Observing from Figure 7, the author has summarized his findings as follows. At 0-minute, the PPG gap is ~2 mg/dL which is exceedingly small. At 30-minutes, initial digestion stage, the PPG gap grows to ~8 mg/dL which is larger (~4x). At 60 to 75-minutes, full digestion stage, the PPG gap grows further to 16 mg/dL which is huge (~8x). However, after the full digestion stage, the PPG gap becomes even slightly larger. This phenomenon is mainly due to the different decaying speeds of two PPG waves, and partially also due to the continuously burn off from the remaining energies associated with high carbs. At 120-minutes, the low-carb wave is almost completely deceased (at 112-minutes), while the high-carb wave still has a remaining glucose amount. At 180-minutes, the excessive amount of left-over energy (~10% of opening glucose and ~20% of leftover energy) associated with high-carb meals still remain inside the blood system, which causes a slower pace of damage on internal organs.
Figure 7: PPG waveforms and data of PPG delta (low-carbs vs. high-carbs)
Figure 8 shows the PPG Delta at different time instance, including the actual delta (high carbs minus low carbs), delta average (average of deltas of 4 eating places), and delta range (range between lowest delta and highest delta). Both the actual delta and average delta confirm the author’s physical phenomena, as well as the delta range showing the actual gap growth and delta deviation of four eating places.

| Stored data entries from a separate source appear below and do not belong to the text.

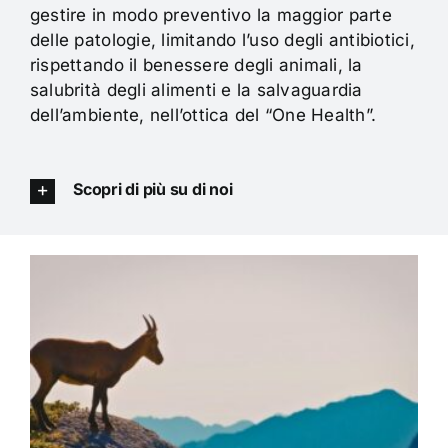
gestire in modo preventivo la maggior parte
delle patologie, limitando l’uso degli antibiotici,
rispettando il benessere degli animali, la
salubrità degli alimenti e la salvaguardia
dell’ambiente, nell’ottica del “One Health”.
Scopri di più su di noi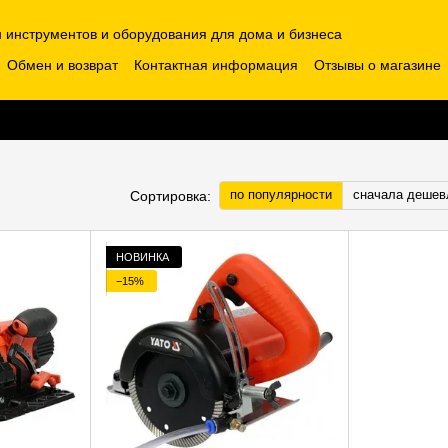
н инструментов и оборудования для дома и бизнеса
Обмен и возврат
Контактная информация
Отзывы о магазине
по популярности
сначала дешев
Сортировка:
НОВИНКА
−15%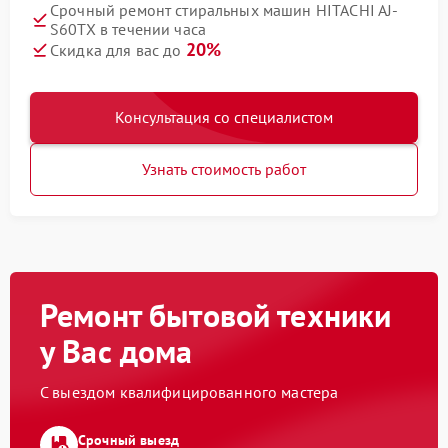
Срочный ремонт стиральных машин HITACHI AJ-
S60TX в течении часа
20%
Скидка для вас до
Консультация со специалистом
Узнать стоимость работ
Ремонт бытовой техники
у Вас дома
С выездом квалифицированного мастера
Срочный выезд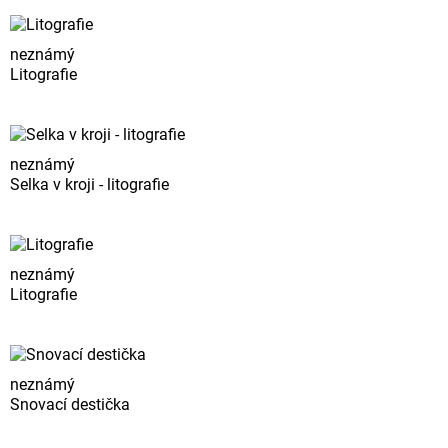
neznámý
Litografie
neznámý
Selka v kroji - litografie
neznámý
Litografie
neznámý
Snovací destička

The above descriptions of the PPG Delta were derived from his careful physical observations of the complex biochemical behaviors of glucoses based on his big data analytics and mathematical proof. They have reconfirmed the author’s previous hypothesis and findings regarding the communication model between the brain along with stomach, liver, and pancreas.
Figure 8: PPG Delta variations study at different time instants
The conclusions from this analysis are based on his collected ~20,000 sensor glucose data during a period of ~20 months (5/5/2018 – 12/13/2019). These data behaviors, in many aspects, are quite similar to some of his previously published conclusions derived from the finger PPG data analysis.
However, the “waveform” created by massive sensor data have indeed offered much more insights regarding the PPG characteristics and unique behaviors. For example, the verification of his hypothesis regarding the communication model between the brain and some internal organs are similar to his previously published findings based on the overall PPG waveform study.